Source data:
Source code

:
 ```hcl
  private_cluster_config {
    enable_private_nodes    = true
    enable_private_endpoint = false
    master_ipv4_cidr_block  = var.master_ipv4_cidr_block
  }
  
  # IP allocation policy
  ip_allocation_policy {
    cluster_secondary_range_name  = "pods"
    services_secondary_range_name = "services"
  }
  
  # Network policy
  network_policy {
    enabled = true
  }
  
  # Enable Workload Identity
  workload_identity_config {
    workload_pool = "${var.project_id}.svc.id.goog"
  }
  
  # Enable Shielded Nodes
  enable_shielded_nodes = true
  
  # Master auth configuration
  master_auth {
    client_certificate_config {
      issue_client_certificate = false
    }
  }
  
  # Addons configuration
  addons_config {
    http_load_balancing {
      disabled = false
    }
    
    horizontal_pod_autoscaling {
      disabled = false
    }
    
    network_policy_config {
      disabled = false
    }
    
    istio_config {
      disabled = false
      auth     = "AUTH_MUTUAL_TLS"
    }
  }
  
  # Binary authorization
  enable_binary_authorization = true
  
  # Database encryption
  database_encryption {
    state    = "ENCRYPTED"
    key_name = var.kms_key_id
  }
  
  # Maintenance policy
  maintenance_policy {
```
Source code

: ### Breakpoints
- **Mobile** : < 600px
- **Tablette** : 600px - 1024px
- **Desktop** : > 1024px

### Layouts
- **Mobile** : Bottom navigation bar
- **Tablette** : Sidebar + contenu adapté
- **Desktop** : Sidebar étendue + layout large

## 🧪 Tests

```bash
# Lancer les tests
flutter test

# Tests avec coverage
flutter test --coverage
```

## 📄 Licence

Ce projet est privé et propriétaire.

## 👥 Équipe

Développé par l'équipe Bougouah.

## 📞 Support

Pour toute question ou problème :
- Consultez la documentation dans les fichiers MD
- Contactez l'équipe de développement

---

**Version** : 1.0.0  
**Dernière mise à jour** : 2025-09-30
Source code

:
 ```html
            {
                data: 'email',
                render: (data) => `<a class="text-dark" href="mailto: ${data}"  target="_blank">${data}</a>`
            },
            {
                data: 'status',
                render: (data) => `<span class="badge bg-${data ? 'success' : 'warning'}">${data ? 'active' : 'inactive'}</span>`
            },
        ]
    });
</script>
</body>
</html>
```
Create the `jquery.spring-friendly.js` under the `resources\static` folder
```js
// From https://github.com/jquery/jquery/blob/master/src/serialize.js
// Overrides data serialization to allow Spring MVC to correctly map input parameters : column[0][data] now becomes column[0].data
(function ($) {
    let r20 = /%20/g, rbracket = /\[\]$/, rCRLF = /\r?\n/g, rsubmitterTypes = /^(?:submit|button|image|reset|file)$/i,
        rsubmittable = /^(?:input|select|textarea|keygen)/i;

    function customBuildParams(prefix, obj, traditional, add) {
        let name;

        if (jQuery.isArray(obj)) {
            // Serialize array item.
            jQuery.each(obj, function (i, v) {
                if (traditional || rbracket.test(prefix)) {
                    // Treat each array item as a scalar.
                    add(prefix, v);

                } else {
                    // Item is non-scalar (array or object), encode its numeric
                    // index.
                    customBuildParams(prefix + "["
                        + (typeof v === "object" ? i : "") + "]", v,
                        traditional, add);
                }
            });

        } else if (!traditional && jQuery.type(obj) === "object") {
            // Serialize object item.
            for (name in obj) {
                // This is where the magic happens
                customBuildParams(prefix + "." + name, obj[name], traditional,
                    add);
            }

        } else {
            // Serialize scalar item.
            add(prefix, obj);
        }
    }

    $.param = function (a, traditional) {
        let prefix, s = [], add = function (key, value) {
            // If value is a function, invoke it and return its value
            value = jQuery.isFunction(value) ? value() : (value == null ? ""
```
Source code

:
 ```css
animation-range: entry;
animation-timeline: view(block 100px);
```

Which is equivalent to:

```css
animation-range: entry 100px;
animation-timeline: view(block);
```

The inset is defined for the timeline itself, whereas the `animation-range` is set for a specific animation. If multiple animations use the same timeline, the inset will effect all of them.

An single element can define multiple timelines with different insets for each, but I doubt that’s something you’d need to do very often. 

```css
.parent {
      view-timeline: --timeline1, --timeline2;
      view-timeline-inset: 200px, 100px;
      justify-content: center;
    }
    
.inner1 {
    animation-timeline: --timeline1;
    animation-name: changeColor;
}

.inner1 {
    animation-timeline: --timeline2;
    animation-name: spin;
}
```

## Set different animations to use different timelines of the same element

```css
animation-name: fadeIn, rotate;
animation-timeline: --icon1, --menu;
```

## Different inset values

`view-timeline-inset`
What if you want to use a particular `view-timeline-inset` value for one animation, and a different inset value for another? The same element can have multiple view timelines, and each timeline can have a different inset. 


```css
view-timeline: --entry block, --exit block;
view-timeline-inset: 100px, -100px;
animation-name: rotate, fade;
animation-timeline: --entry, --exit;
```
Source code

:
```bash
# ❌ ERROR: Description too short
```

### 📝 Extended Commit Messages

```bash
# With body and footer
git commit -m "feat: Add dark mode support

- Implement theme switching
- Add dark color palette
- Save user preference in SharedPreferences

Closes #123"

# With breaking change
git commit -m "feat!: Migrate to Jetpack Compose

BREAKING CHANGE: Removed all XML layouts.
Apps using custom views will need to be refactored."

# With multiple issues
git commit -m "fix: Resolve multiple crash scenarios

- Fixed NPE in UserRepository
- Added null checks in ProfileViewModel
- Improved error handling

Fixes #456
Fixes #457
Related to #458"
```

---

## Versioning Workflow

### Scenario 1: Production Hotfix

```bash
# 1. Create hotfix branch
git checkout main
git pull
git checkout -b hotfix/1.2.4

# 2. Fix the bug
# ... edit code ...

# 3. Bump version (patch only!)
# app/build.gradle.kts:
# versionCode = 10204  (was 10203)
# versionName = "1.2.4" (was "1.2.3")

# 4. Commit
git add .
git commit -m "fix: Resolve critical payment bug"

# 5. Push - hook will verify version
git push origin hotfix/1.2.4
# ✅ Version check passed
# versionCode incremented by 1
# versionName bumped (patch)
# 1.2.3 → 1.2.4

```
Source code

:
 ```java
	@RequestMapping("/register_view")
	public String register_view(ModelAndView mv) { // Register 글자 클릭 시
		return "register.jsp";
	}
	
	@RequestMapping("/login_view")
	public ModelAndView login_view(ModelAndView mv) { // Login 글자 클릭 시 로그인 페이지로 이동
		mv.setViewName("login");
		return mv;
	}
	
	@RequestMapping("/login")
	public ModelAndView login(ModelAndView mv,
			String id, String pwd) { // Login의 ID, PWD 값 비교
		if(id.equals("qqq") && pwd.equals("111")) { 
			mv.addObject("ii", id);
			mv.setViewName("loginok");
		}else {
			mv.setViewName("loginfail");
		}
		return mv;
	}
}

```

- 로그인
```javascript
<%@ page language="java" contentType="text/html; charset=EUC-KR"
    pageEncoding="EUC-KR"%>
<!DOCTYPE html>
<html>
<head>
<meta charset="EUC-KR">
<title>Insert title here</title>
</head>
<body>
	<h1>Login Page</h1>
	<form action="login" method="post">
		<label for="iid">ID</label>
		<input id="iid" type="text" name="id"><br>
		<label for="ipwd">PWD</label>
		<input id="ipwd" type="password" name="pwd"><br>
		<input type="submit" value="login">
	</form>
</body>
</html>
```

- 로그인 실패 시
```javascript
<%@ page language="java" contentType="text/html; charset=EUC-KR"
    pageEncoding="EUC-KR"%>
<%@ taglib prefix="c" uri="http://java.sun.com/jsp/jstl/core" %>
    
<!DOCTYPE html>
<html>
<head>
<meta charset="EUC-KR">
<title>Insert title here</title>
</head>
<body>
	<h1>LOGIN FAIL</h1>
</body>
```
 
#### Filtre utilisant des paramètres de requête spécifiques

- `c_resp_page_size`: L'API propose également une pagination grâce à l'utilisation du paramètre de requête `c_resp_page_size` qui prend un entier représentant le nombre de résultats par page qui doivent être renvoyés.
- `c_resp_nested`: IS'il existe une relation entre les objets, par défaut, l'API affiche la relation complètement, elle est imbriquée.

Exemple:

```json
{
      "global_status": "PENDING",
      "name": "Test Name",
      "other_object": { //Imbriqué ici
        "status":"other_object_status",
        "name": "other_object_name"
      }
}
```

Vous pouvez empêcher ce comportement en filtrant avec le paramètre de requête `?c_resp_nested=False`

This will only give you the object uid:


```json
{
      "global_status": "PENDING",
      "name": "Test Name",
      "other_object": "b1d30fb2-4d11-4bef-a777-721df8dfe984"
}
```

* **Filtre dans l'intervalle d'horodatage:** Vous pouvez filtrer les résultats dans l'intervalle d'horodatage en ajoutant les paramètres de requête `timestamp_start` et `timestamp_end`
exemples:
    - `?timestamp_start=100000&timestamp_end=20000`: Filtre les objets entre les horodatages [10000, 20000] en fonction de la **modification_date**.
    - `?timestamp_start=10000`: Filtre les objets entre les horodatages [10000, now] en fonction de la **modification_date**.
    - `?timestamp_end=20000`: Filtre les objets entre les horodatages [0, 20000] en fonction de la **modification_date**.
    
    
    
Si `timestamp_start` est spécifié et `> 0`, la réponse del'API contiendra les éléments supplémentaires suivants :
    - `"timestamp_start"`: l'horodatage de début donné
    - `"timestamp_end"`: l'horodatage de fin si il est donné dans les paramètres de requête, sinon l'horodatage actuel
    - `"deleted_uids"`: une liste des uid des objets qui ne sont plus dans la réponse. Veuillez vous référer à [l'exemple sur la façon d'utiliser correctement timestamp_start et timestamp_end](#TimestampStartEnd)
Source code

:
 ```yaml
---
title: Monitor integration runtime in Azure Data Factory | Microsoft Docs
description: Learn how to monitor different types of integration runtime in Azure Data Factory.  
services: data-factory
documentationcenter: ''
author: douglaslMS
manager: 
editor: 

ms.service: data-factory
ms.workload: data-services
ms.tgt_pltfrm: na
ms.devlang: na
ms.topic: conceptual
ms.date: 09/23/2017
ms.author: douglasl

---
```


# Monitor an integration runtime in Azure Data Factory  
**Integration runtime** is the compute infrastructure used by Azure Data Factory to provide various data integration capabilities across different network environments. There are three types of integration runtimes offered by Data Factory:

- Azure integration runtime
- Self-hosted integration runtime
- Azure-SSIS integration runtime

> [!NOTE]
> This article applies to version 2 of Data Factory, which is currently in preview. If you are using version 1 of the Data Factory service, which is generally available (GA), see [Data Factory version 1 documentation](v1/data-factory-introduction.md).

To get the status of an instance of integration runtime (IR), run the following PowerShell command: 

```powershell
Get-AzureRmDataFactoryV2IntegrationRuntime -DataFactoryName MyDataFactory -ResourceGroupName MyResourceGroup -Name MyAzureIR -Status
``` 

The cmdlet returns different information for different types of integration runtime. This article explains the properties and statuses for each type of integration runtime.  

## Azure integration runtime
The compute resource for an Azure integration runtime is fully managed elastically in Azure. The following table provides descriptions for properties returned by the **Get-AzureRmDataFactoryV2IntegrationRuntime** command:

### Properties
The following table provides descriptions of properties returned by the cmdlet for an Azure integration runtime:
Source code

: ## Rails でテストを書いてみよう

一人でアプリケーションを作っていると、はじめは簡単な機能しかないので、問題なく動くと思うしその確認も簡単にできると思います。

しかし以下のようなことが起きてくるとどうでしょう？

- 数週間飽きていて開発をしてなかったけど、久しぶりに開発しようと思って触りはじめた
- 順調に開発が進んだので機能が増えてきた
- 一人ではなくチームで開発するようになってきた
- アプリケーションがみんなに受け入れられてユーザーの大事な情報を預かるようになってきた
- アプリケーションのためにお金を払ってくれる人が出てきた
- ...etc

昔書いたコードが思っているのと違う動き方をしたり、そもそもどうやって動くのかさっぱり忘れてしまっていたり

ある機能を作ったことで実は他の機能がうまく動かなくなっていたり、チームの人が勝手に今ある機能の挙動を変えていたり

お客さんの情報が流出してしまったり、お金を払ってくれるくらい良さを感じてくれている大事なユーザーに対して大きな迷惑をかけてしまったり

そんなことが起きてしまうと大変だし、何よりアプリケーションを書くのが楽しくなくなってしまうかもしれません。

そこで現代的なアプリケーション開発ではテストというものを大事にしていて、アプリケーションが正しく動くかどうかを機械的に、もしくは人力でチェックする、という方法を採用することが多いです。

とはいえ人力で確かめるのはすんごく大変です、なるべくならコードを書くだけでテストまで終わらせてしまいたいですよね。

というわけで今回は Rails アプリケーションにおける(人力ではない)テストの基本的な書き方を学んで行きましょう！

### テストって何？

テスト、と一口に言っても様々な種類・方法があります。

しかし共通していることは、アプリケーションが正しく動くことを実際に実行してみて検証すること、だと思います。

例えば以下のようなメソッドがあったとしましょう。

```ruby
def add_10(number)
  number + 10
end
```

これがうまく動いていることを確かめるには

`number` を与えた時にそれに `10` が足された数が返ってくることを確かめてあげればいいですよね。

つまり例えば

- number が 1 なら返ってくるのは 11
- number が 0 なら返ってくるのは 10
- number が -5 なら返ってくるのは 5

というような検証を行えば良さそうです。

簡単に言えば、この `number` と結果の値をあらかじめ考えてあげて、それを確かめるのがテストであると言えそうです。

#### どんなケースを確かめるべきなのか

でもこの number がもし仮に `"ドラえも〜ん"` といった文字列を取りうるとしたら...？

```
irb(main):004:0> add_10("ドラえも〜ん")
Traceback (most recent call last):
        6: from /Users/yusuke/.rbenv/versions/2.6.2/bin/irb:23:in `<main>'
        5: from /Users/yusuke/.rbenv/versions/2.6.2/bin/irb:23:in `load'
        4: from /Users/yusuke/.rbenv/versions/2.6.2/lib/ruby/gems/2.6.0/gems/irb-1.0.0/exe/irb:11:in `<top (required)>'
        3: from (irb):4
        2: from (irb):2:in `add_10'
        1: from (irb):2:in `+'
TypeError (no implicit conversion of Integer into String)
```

= Work task =
Within this data, count the lines that include the string "résultats" and write the number with nothing else.

= Answer =
2